2A^pro-mediated cleavage of Nup98 results in localization changes for transport reporters with various NLS motifs. Fluorescent reporters consisting of an NLS motif and an mCherry tag, fused to a LacZ peptide. Cellular localization of NLS reporters was assayed with and without 2A^pro expression. Nucleoplasmin, MX2, and C-Myc NLS reporters localized to the nucleus, even during 2A^pro expression, suggesting those NLS motifs function via import pathways are not solely dependent on Nup98. The HTLV-1 Rex NLS motif also has RNA binding activity and shows mislocalization. HTLV-1, human T-cell leukemia virus type 1; NLS, nuclear localization signal; MX2, myxovirus resistance 2 protein.

Figure 8

Unified model of initial stages of picornaviral protease expression and function. Upon virion intake and genome release, the picornaviral RNA genome is translated as a polyprotein that is proteolytically processed into individual protein subunits by proteases 2A and 3C. The 2A protease proceeds to cleave Nup98 and eIF4G, with the latter cleavage facilitated by 2A^pro association with the eIF3 complex. Cleavage of Nup98 dissociates Rae1 from the NPC, and the loss of both proteins from the NPC impacts nuclear transport of proteins and mRNA and relocalizes nuclear factors that promote internal ribosome entry site (IRES)-mediated translation.
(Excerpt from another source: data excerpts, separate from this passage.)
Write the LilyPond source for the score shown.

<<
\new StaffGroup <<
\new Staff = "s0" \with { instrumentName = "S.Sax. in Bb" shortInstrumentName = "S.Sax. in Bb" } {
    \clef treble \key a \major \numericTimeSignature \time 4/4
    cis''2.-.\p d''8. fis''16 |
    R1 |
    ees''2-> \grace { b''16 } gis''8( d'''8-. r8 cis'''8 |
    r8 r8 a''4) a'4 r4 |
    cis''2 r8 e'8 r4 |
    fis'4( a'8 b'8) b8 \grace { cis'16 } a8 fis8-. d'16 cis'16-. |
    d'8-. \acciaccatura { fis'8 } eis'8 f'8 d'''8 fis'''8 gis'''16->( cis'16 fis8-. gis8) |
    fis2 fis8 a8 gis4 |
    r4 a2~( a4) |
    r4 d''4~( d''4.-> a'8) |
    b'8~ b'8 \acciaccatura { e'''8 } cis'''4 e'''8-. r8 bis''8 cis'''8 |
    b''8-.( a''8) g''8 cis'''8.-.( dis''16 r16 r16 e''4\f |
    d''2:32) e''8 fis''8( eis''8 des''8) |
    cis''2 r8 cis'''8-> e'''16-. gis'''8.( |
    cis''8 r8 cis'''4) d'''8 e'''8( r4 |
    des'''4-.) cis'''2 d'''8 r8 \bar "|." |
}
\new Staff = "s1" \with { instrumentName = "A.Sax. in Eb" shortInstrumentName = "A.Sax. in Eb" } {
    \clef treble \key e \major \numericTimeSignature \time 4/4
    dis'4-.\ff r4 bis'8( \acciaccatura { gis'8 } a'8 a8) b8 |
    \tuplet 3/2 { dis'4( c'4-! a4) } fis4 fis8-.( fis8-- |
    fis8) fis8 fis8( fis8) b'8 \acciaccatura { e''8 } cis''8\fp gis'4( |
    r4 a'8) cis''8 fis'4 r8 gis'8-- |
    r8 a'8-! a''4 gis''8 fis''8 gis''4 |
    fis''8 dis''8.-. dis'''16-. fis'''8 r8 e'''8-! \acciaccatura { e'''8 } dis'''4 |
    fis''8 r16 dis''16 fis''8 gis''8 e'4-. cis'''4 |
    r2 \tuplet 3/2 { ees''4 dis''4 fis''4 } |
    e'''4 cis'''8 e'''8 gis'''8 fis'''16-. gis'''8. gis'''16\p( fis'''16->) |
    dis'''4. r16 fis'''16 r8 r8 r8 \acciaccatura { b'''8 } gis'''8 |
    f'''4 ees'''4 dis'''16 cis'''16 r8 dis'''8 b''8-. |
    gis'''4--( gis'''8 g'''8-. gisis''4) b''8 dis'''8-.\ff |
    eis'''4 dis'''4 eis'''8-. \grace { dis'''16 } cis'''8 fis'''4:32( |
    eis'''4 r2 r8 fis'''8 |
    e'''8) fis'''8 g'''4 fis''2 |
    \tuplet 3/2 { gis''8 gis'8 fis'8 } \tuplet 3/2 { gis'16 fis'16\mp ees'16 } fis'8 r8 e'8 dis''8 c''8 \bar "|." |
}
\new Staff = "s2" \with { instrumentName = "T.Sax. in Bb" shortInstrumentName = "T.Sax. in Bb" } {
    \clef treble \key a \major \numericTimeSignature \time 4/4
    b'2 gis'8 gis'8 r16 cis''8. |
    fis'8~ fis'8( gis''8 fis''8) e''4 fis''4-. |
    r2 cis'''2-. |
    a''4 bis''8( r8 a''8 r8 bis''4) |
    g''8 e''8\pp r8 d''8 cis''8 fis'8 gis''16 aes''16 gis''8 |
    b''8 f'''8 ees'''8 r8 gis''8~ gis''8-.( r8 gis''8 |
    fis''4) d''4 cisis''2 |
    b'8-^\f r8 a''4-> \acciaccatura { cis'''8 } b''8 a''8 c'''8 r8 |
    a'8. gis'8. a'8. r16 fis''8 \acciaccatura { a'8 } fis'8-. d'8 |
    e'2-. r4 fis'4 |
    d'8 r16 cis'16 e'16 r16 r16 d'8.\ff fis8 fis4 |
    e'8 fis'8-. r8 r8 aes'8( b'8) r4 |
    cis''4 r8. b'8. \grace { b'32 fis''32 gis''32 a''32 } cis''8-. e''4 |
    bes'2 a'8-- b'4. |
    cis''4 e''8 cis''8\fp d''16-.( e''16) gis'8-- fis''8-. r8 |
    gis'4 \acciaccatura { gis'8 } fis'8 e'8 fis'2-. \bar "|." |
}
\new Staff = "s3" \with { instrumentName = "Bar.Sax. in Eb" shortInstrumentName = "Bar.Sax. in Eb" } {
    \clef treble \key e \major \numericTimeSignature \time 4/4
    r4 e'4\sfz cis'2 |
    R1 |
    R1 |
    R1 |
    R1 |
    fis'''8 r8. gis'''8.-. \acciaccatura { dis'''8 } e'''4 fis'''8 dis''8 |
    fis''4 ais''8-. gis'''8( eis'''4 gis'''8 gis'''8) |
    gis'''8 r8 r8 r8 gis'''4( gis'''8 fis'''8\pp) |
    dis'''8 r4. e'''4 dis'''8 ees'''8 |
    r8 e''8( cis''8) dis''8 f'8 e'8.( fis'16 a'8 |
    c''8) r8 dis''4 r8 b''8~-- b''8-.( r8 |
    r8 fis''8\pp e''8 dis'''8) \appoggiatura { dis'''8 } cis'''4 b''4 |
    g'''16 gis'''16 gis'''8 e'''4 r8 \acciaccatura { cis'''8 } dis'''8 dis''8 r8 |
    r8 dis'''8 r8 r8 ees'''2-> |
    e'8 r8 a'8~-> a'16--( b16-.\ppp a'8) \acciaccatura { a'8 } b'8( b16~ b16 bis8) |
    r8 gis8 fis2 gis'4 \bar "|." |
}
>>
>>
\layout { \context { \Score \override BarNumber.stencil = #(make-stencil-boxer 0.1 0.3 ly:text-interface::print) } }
In parallel, eIF4G cleavage results in a shutdown of the host cell’s translation capability, diminishing the infected cells’ ability to react to the picornaviral infection. As the infection continues and additional viral proteins are translated, 2A^pro activity results in dozens of secondary and tertiary cleavage targets, such as Matrin3, MAVS, and PABP, among many others (28). NPC, nuclear pore complex.